2010 has been the year of art tragedy. Alexander McQueen died in February aged just 42, Picasso’s The Actor got torn at the Metropolitan Museum, New York and now five masterpieces have been stolen from the Museum of Modern Art, Paris.
Capitalising on alarm problems at the museum, the thief (or thieves) scarpered through a window with something in the region of £86 million worth of modern classics.
Pastoral by Henri Matisse (1906), Dove with Green Peas by Pablo Picasso (1911), Woman with Fan by Amedeo Modigliani (1919) Olive Tree near l’Estaque by Georges Braque (1906) and Still Life with Candlestick by Fernand Leger (1922) were the paintings that were taken in the robbery.
The worst thing is that the paintings may never see the light of day again, depriving us all of the opportunity to see for ourselves what made them so great. The 1990 burglary of the Isabella Stewart Gardner Museum in Boston, for example, took Rembrandt’s Lady and Gentleman in Black and The Storm on the Sea of Galilee, along with Vermeer’s The Concert from the art world.
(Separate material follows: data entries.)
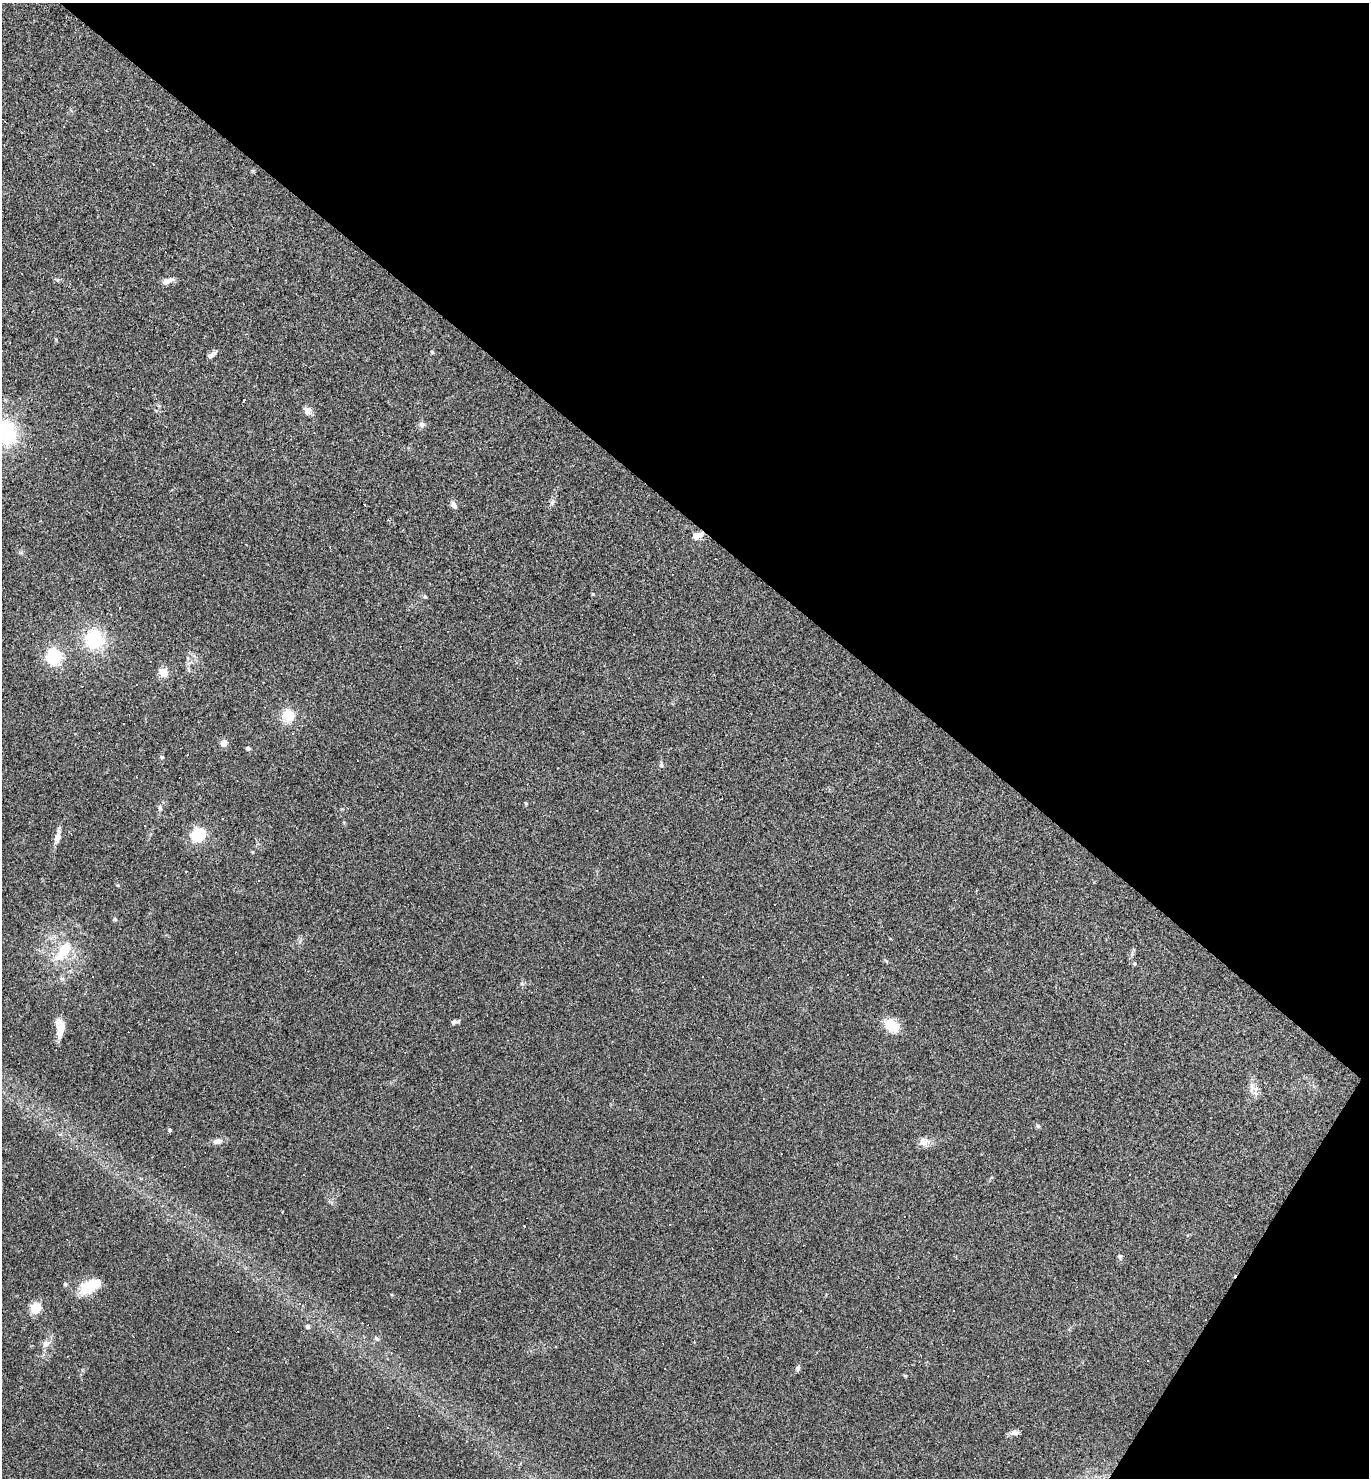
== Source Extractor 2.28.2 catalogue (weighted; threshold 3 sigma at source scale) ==
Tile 8 of 4 x 4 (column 4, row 2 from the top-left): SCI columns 4251-5617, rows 2951-4426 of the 5906 x 5901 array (HDU 1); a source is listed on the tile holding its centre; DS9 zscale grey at full resolution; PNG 1371 x 1480 px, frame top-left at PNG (2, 3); no overlay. Shown black and unused: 38% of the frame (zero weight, under 3 of 4 exposures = <1% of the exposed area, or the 3 px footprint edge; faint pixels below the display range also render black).
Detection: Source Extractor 2.28.2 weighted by HDU 2 'WHT'; one run over the whole footprint, this tile lists its part. Background 0.0579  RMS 0.0069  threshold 0.0309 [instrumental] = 3 sigma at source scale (4.5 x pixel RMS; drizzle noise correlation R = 1.50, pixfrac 1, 0.05/0.05 arcsec/px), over >= 5 px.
None of which have been seen since, and they may never be again.
Along with potential knowledge of the problems with the museum alarm, the thief or thieves also had the skills to strip the paintings from their frames and get out of the building within just a fifteen minute timeframe. Despite the fact that art experts have dismissed the possibility of selling the paintings on the open market, I would imagine that they could have already had a buyer in place before the heist if the nature of the burglary is anything to go by.